Había una veintena de tipos poco recomendables, además de las chicas, en el saloon. Ninguno se movió al verles entrar. Tras pasear la mirada por ellos con desdén, King habló alto:
—Tyler, quédate aquí y no pierdas de vista a éstos. Que nadie entre a molestarme.
—Pierda cuidado.
—¿Quién se ha creído usted qué es? —gruñó un tipo alto y patilludo, que cargaba dos grandes revólveres. Afrontándolo, King le respondió con frialdad:
—¿Por qué no lo compruebas, carne de horca?
El otro disparó sus manos a las armas. Y medio las sacó...
Más veloz, infinitamente más que él, King extrajo la suya y disparó desde la cadera, acertándole en pleno corazón. El bravucón se estiró, soltó los inútiles revólveres y se cayó como un leño, en medio del silencio impresionante.
Revólver en mano, King miró uno por uno a los demás.
—¿Algún otro que quiera hacer preguntas?
Unos se pasaron la lengua por los labios, otros removieron los pies... Ninguno habló.

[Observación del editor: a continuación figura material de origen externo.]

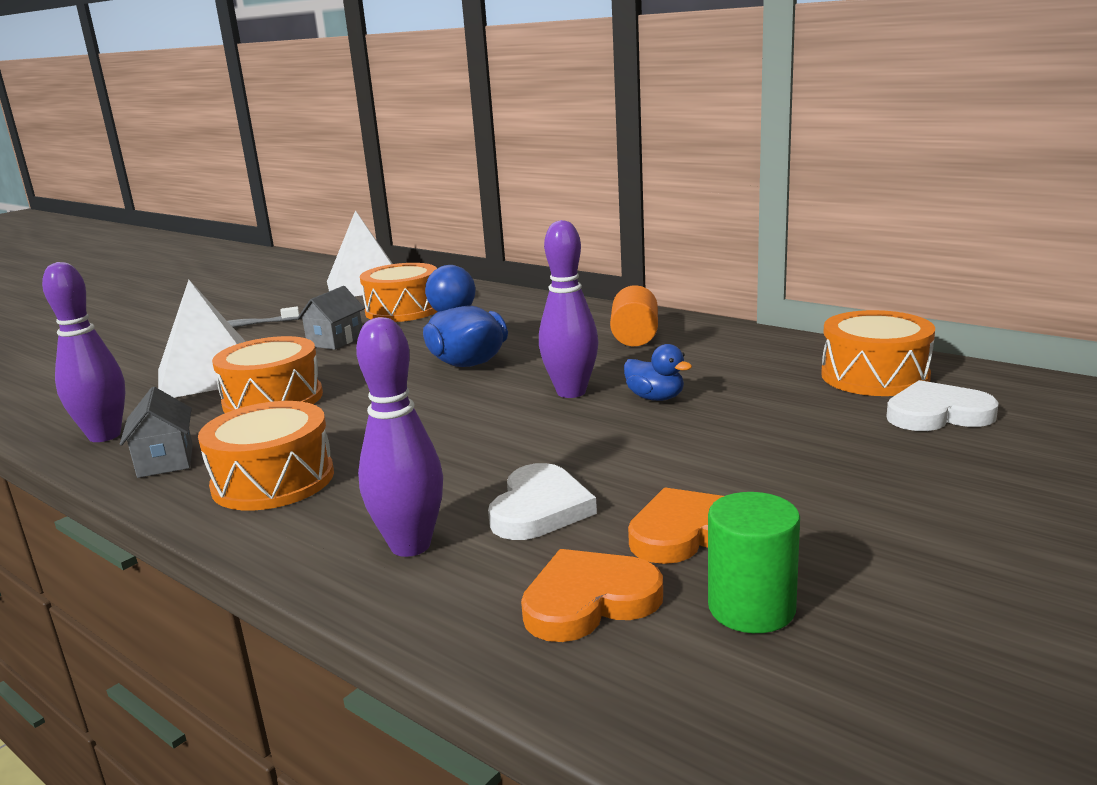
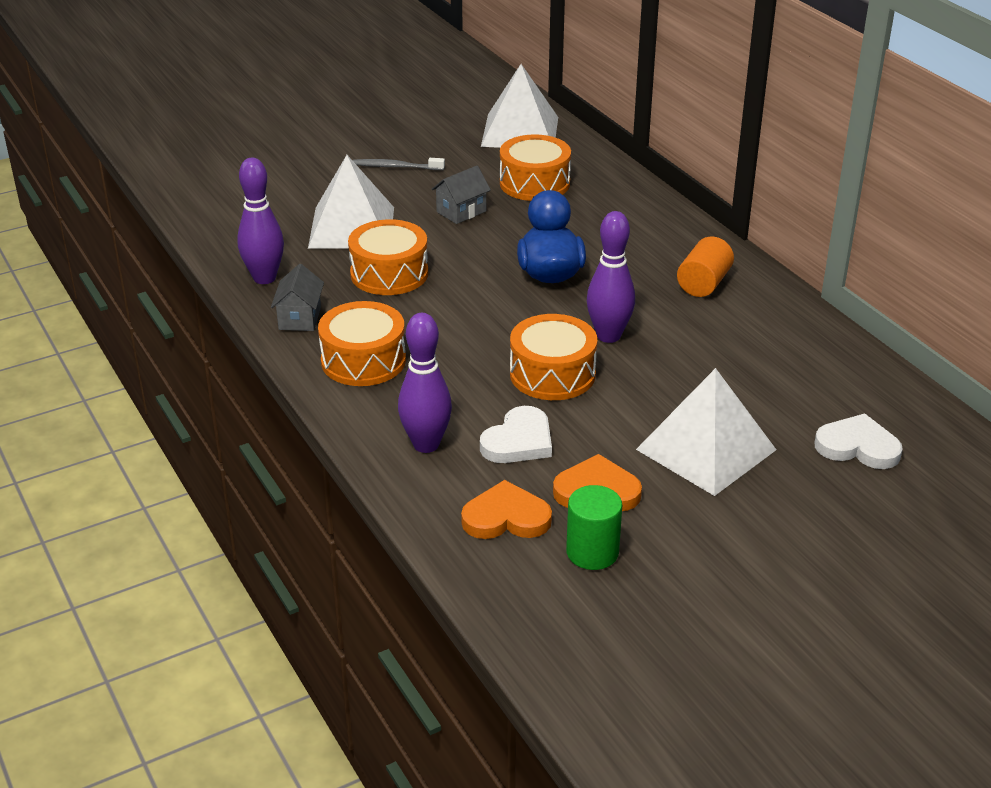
camera: 20 degrees right, 15 degrees up
(655, 398) = (666, 362): blue duck -> none
(779, 457) = (706, 449): none -> white pyramid
(874, 376) = (853, 393): orange drum -> orange drum (552, 374)

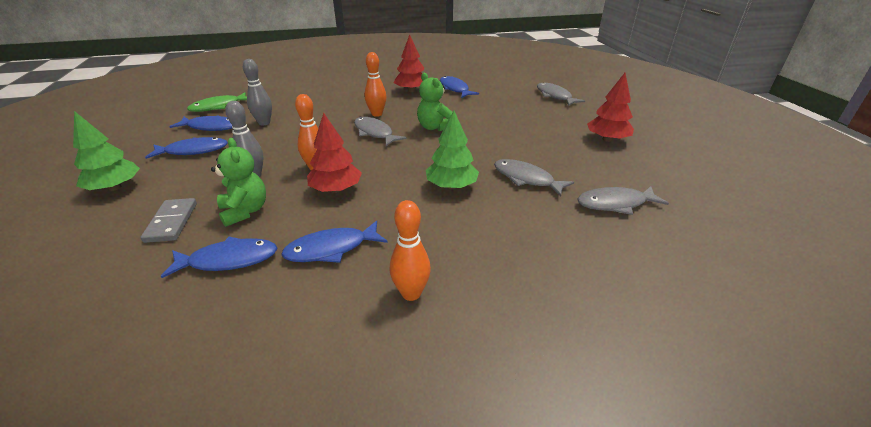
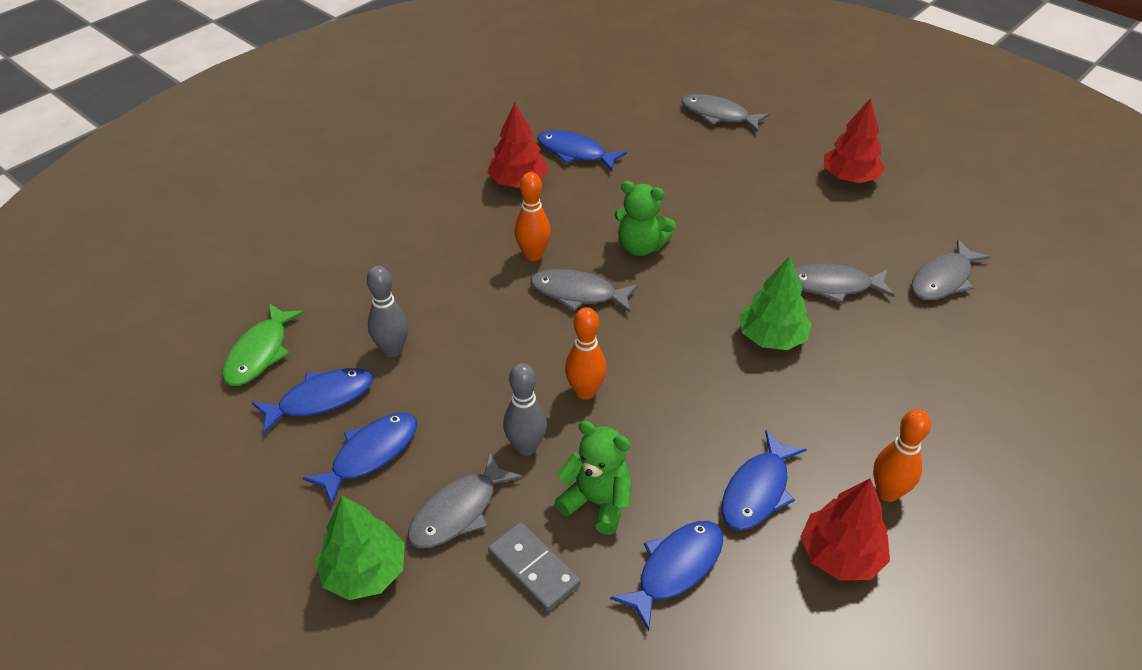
camera: 35 degrees left, 10 degrees up
(185, 185) = (458, 511): none -> grey fish
(336, 189) = (655, 411): red tree -> red tree (840, 555)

Guardándose el revólver, King se encaminó hacia la puerta que conducía al interior de la planta baja.
Empujándola, King entró.
Y se quedó parado casi en el acto, mirando a Tula.
La mestiza yacía sobre su propia sangre, de bruces en el suelo. Entre sus hombros, de la morena espalda surgía la empuñadura de un cuchillo que le debía de haber partido el corazón.
Además todo el despacho estaba revuelto y abierta la caja de roble donde Baldwin debía guardar dinero y documentos de importancia.